About this task -> In the copy, include no pictures. Reproduce the rest of the entries exactly.

Data section ->
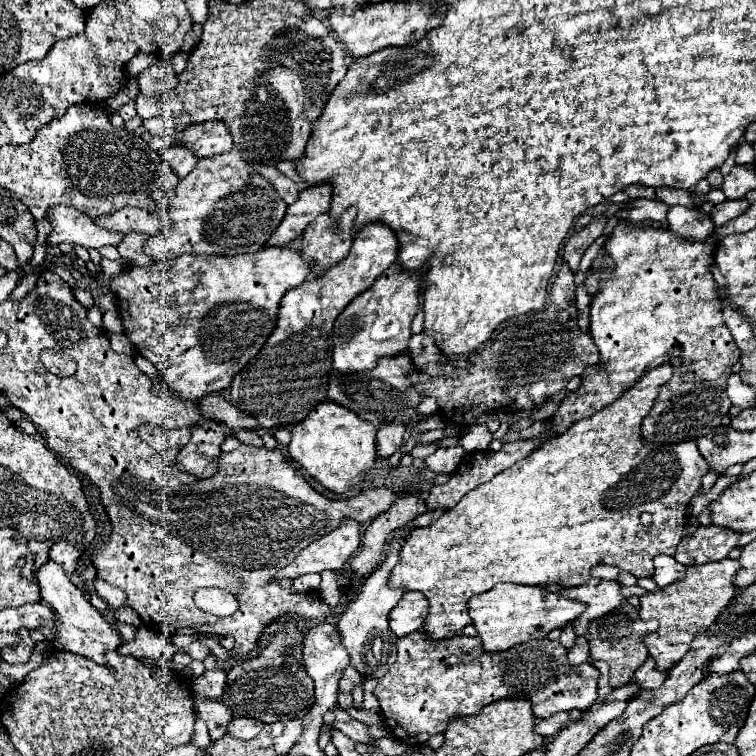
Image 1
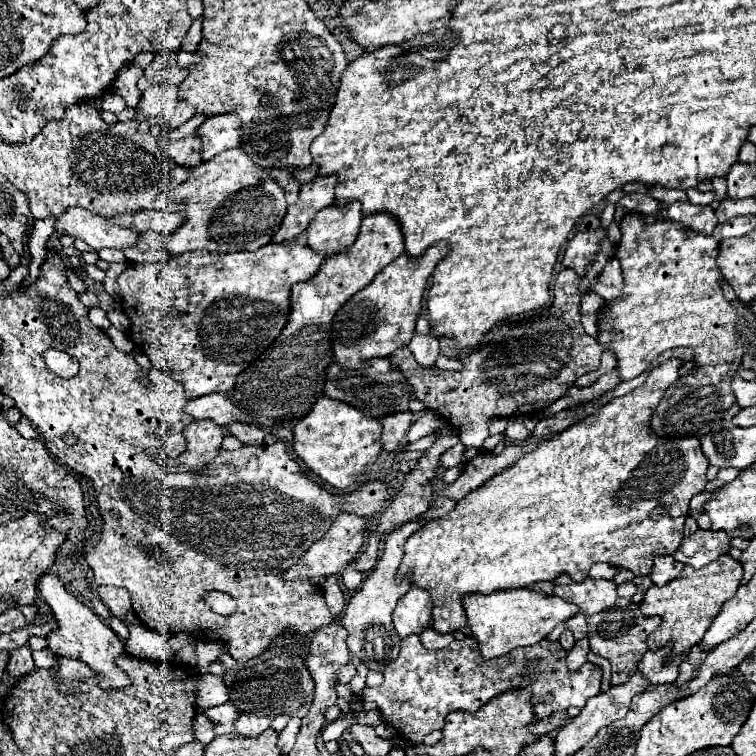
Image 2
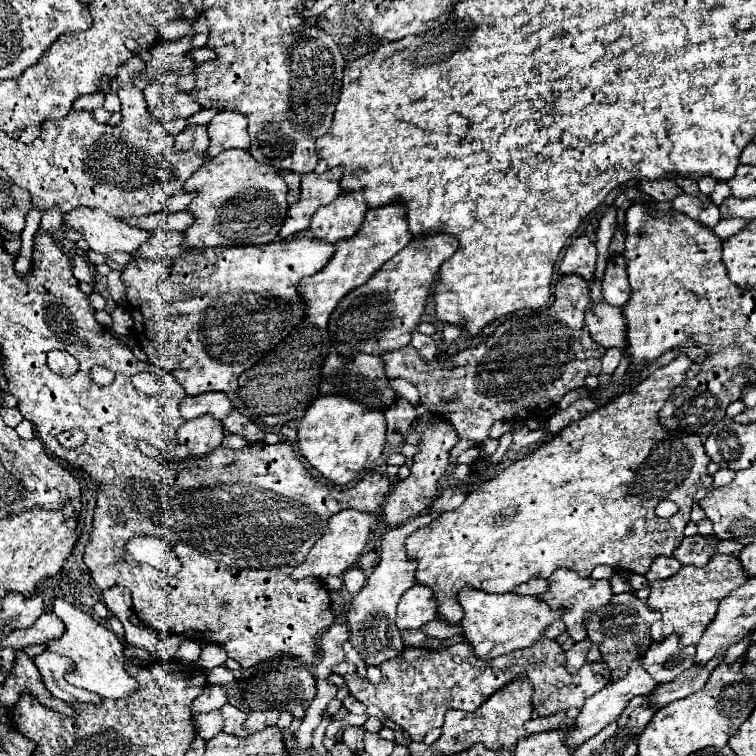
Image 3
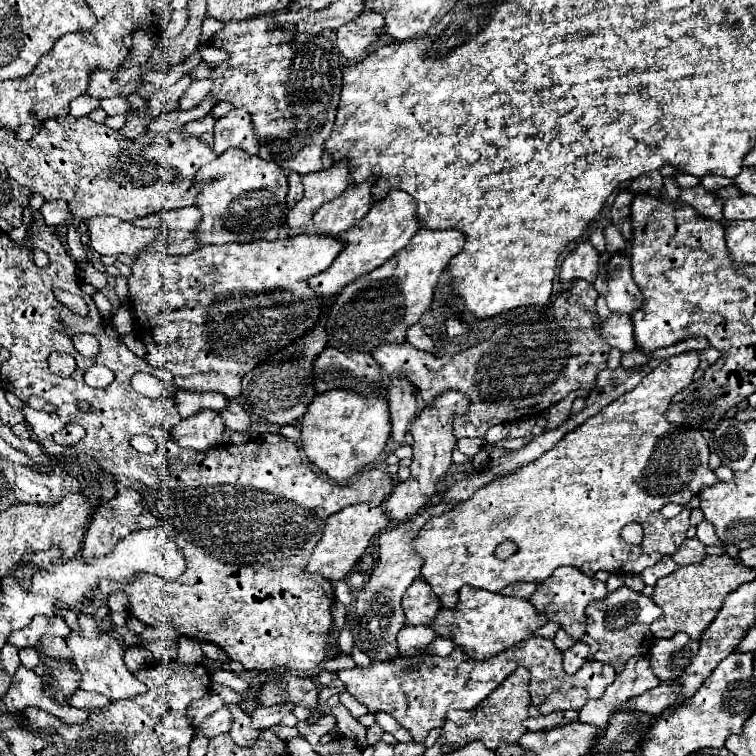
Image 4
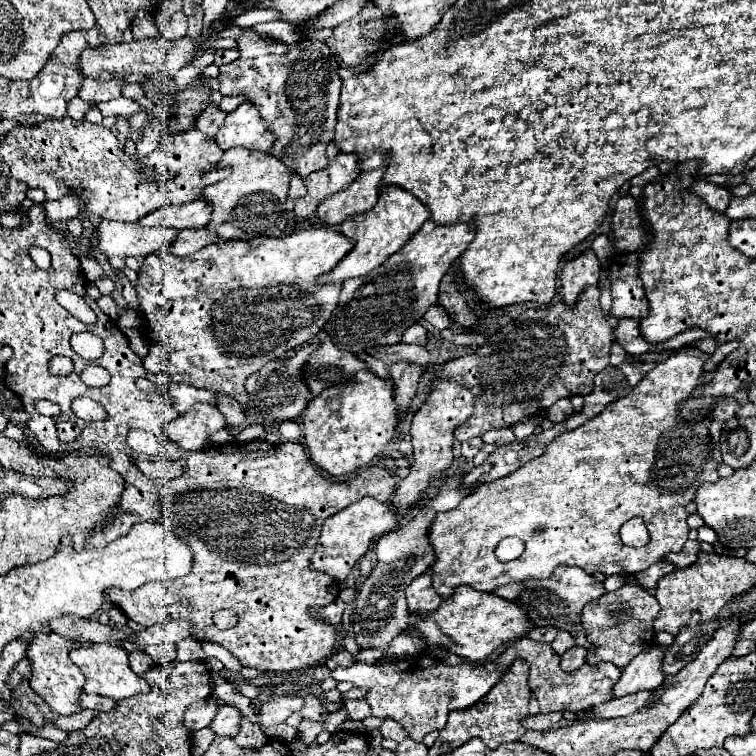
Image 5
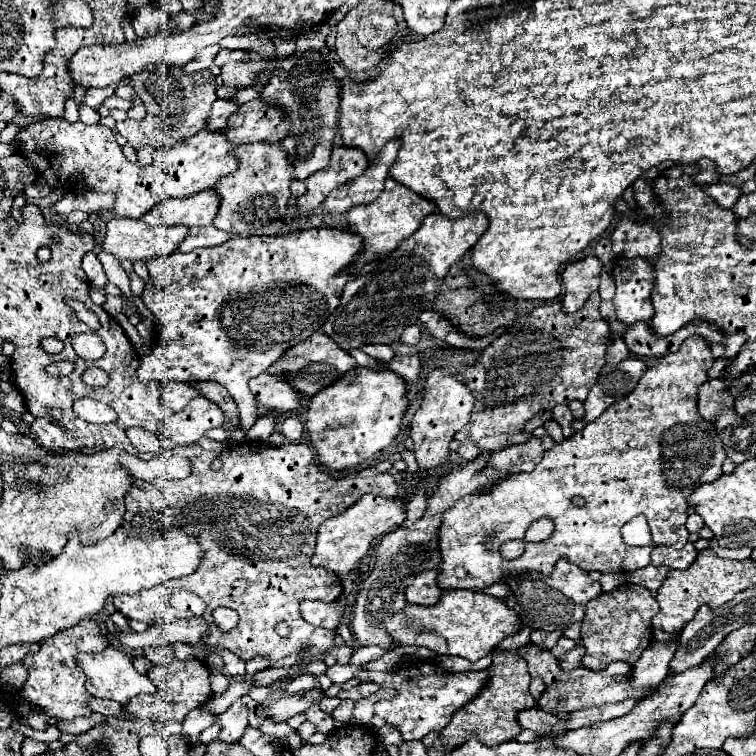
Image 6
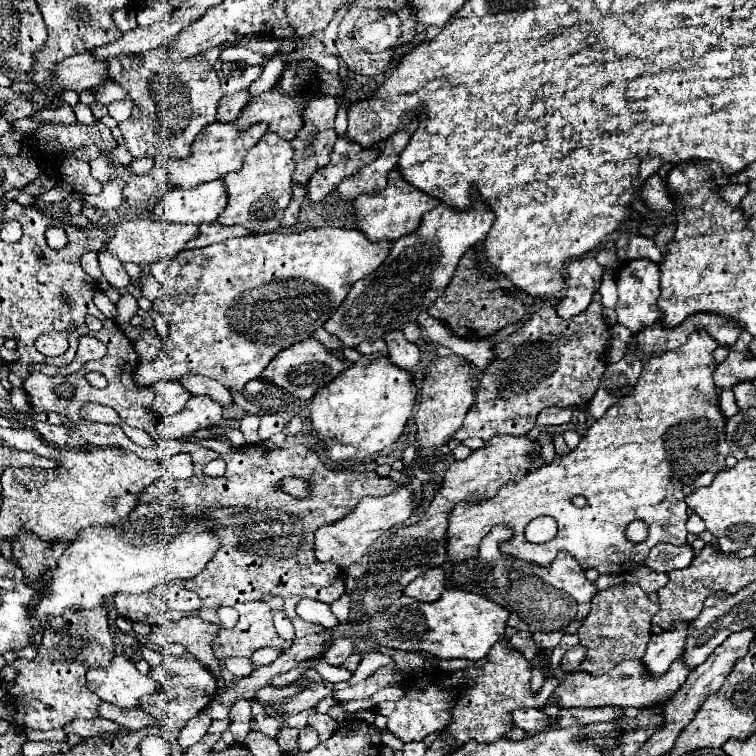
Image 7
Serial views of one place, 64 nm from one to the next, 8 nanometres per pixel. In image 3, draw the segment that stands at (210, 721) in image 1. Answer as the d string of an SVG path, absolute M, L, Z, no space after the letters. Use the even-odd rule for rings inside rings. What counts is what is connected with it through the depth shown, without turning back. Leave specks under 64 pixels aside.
M224 704L220 708L222 716L224 716L224 730L228 734L234 734L234 736L240 736L240 738L246 738L250 736L250 732L244 732L244 720L246 720L246 712L238 710L236 706L232 704Z

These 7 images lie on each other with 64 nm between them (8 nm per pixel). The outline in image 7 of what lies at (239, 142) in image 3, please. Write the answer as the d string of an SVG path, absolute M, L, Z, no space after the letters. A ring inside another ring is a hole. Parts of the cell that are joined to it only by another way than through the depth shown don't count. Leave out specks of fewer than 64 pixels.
M270 88L252 98L234 124L238 128L246 128L256 122L266 122L270 126L270 132L284 136L284 140L292 140L296 136L296 130L304 126L304 100L296 102L294 98L296 96L284 96L284 92L274 92L274 88Z

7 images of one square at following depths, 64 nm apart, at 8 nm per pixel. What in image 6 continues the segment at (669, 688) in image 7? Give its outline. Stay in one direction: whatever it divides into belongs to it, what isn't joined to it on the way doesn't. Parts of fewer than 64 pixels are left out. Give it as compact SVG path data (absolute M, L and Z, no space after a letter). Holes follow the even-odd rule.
M528 644L517 649L518 654L528 662L530 676L540 676L546 684L546 690L538 698L538 706L544 712L574 712L580 708L590 708L590 706L602 706L608 702L624 702L624 700L642 700L648 696L648 692L654 692L656 688L632 688L628 684L630 674L632 674L632 664L624 662L612 662L606 670L602 672L592 672L588 668L576 668L570 672L564 672L558 666L558 660L550 654L550 650L540 648L536 644Z

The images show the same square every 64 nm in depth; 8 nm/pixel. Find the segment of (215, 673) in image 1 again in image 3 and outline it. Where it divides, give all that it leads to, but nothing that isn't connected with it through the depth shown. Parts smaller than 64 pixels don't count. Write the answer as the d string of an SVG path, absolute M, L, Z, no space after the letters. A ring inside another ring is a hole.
M208 684L206 688L204 688L204 692L192 702L192 714L196 716L196 714L200 714L200 712L212 712L212 710L218 710L218 708L222 708L224 704L228 702L228 696L226 696L226 692L224 692L224 688L222 686L212 686L212 684Z

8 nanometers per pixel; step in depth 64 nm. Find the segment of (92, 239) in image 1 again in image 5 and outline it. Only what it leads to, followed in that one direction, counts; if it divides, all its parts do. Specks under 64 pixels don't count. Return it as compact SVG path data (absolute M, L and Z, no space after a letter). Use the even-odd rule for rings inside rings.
M102 220L100 228L100 250L106 256L134 256L144 258L152 252L168 250L176 240L176 228L148 228L138 222L118 222L118 220Z

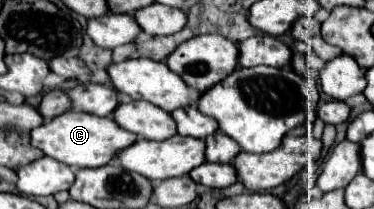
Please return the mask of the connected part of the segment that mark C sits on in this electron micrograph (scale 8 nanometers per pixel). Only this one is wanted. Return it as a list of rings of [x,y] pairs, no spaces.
[[[67,112],[59,118],[53,118],[31,132],[31,144],[43,150],[47,156],[71,166],[71,168],[99,168],[109,164],[117,152],[125,146],[131,146],[137,140],[135,134],[123,130],[113,118],[101,118],[87,112]]]

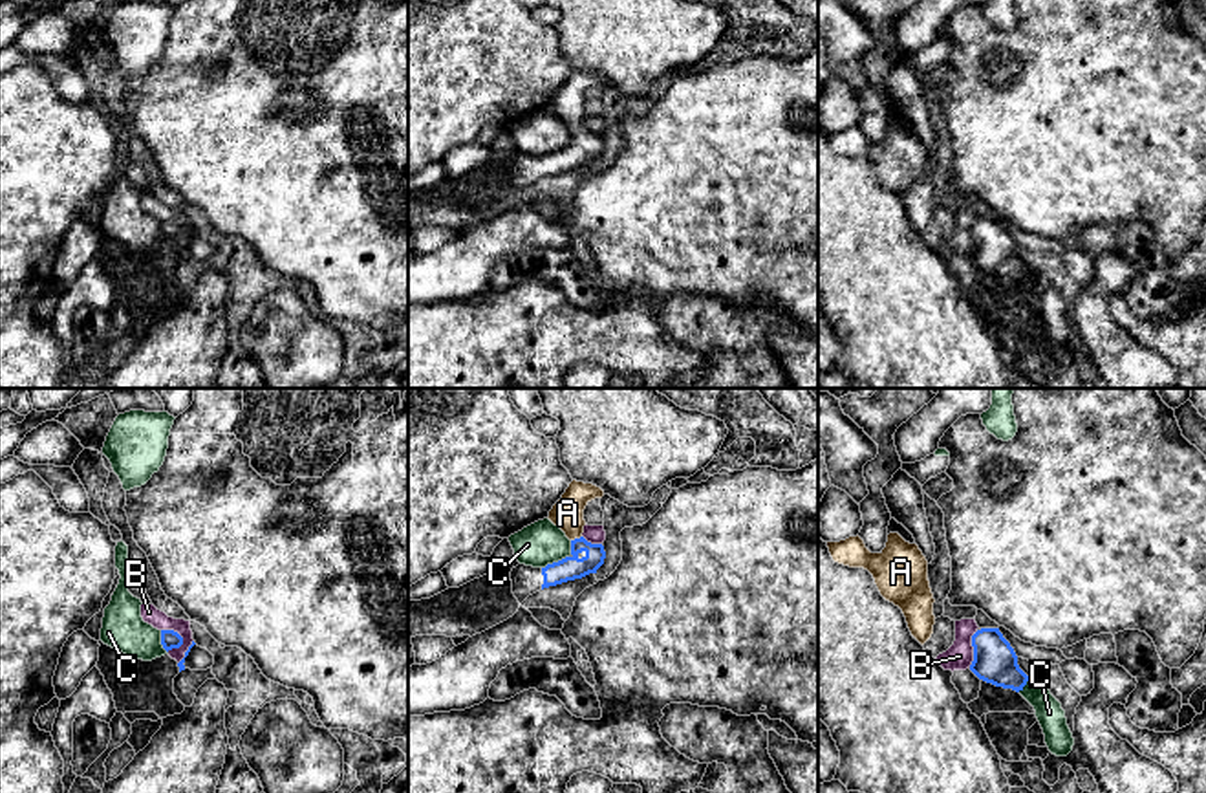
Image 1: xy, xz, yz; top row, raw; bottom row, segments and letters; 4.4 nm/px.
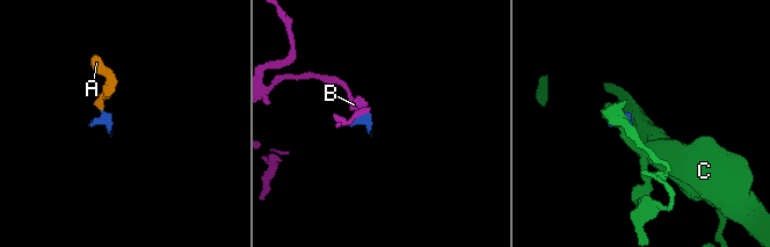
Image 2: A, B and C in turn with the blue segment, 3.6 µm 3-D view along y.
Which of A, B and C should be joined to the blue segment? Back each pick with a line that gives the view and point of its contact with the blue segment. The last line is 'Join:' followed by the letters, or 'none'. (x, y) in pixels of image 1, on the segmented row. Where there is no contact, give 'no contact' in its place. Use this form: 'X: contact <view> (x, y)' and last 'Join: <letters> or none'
A: contact xz (575, 539)
Join: A

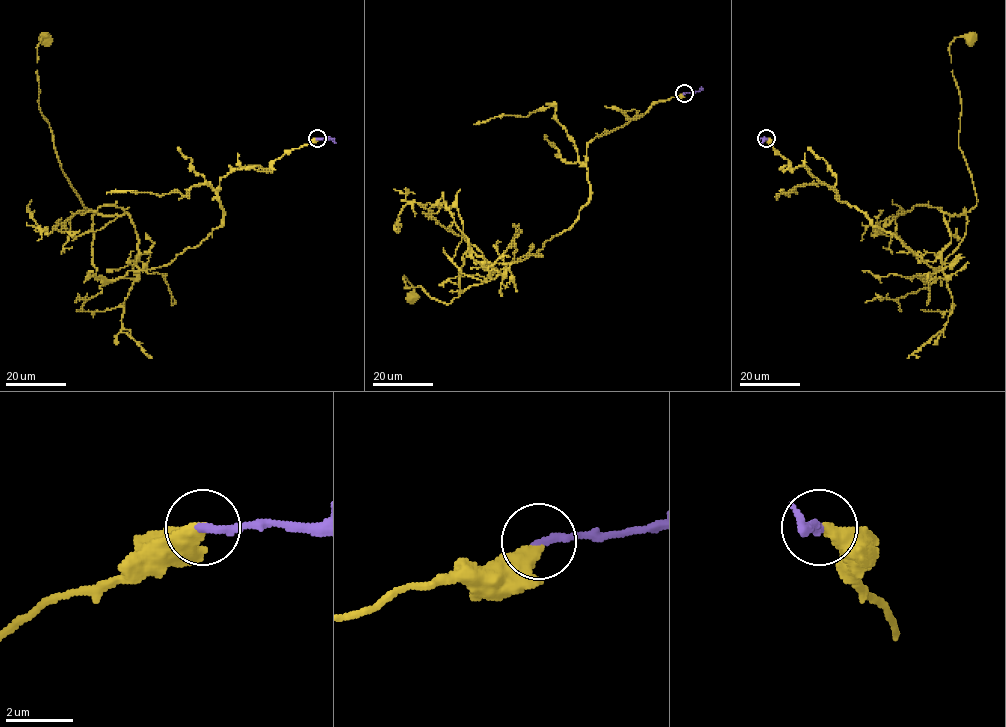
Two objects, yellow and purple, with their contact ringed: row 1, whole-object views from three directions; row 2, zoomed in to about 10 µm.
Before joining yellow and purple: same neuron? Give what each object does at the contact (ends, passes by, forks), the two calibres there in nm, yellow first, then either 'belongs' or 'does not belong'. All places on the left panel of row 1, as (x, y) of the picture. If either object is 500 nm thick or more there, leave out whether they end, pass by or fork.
calibres 500 and 240 nm; belongs

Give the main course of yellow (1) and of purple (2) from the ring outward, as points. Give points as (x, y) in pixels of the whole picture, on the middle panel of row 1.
1: (684, 94), (587, 145), (578, 219), (505, 278), (447, 304), (404, 276), (410, 299)
2: (684, 93), (703, 88)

Solution for this task ->
Image 1
Image 2
Image 3
Image 4
Image 5
Image 6
Image 7
Serial views of one place, 64 nm from one to the next, 8 nanometres per pixel. In image 3, draw the segment that stands at (210, 721) in image 1. Answer as the d string of an SVG path, absolute M, L, Z, no space after the letters. Use the even-odd rule for rings inside rings. What counts is what is connected with it through the depth shown, without turning back. Leave specks under 64 pixels aside.
M224 704L220 708L222 716L224 716L224 730L228 734L234 734L234 736L240 736L240 738L246 738L250 736L250 732L244 732L244 720L246 720L246 712L238 710L236 706L232 704Z

These 7 images lie on each other with 64 nm between them (8 nm per pixel). The outline in image 7 of what lies at (239, 142) in image 3, please. Write the answer as the d string of an SVG path, absolute M, L, Z, no space after the letters. A ring inside another ring is a hole. Parts of the cell that are joined to it only by another way than through the depth shown don't count. Leave out specks of fewer than 64 pixels.
M270 88L252 98L234 124L238 128L246 128L256 122L266 122L270 126L270 132L284 136L284 140L292 140L296 136L296 130L304 126L304 100L296 102L294 98L296 96L284 96L284 92L274 92L274 88Z

7 images of one square at following depths, 64 nm apart, at 8 nm per pixel. What in image 6 continues the segment at (669, 688) in image 7? Give its outline. Stay in one direction: whatever it divides into belongs to it, what isn't joined to it on the way doesn't. Parts of fewer than 64 pixels are left out. Give it as compact SVG path data (absolute M, L and Z, no space after a letter). Holes follow the even-odd rule.
M528 644L517 649L518 654L528 662L530 676L540 676L546 684L546 690L538 698L538 706L544 712L574 712L580 708L590 708L590 706L602 706L608 702L624 702L624 700L642 700L648 696L648 692L654 692L656 688L632 688L628 684L630 674L632 674L632 664L624 662L612 662L606 670L602 672L592 672L588 668L576 668L570 672L564 672L558 666L558 660L550 654L550 650L540 648L536 644Z

The images show the same square every 64 nm in depth; 8 nm/pixel. Find the segment of (215, 673) in image 1 again in image 3 and outline it. Where it divides, give all that it leads to, but nothing that isn't connected with it through the depth shown. Parts smaller than 64 pixels don't count. Write the answer as the d string of an SVG path, absolute M, L, Z, no space after the letters. A ring inside another ring is a hole.
M208 684L206 688L204 688L204 692L192 702L192 714L196 716L196 714L200 714L200 712L212 712L212 710L218 710L218 708L222 708L224 704L228 702L228 696L226 696L226 692L224 692L224 688L222 686L212 686L212 684Z

8 nanometers per pixel; step in depth 64 nm. Find the segment of (92, 239) in image 1 again in image 5 and outline it. Only what it leads to, followed in that one direction, counts; if it divides, all its parts do. Specks under 64 pixels don't count. Return it as compact SVG path data (absolute M, L and Z, no space after a letter). Use the even-odd rule for rings inside rings.
M102 220L100 228L100 250L106 256L134 256L144 258L152 252L168 250L176 240L176 228L148 228L138 222L118 222L118 220Z

Please return the mask of the connected part of the segment that mark C sits on in this electron micrograph (scale 8 nanometers per pixel). Only this one is wanted. Return it as a list of rings of [x,y] pairs, no spaces.
[[[67,112],[59,118],[53,118],[31,132],[31,144],[43,150],[47,156],[71,166],[71,168],[99,168],[109,164],[117,152],[125,146],[131,146],[137,140],[135,134],[123,130],[113,118],[101,118],[87,112]]]

Image 1: xy, xz, yz; top row, raw; bottom row, segments and letters; 4.4 nm/px.
Image 2: A, B and C in turn with the blue segment, 3.6 µm 3-D view along y.
Which of A, B and C should be joined to the blue segment? Back each pick with a line that gives the view and point of its contact with the blue segment. The last line is 'Join:' followed by the letters, or 'none'. (x, y) in pixels of image 1, on the segmented row. Where there is no contact, give 'no contact' in its place. Use this form: 'X: contact <view> (x, y)' and last 'Join: <letters> or none'
A: contact xz (575, 539)
Join: A

Two objects, yellow and purple, with their contact ringed: row 1, whole-object views from three directions; row 2, zoomed in to about 10 µm.
Before joining yellow and purple: same neuron? Give what each object does at the contact (ends, passes by, forks), the two calibres there in nm, yellow first, then either 'belongs' or 'does not belong'. All places on the left panel of row 1, as (x, y) of the picture. If either object is 500 nm thick or more there, leave out whether they end, pass by or fork.
calibres 500 and 240 nm; belongs

Give the main course of yellow (1) and of purple (2) from the ring outward, as points. Give points as (x, y) in pixels of the whole picture, on the middle panel of row 1.
1: (684, 94), (587, 145), (578, 219), (505, 278), (447, 304), (404, 276), (410, 299)
2: (684, 93), (703, 88)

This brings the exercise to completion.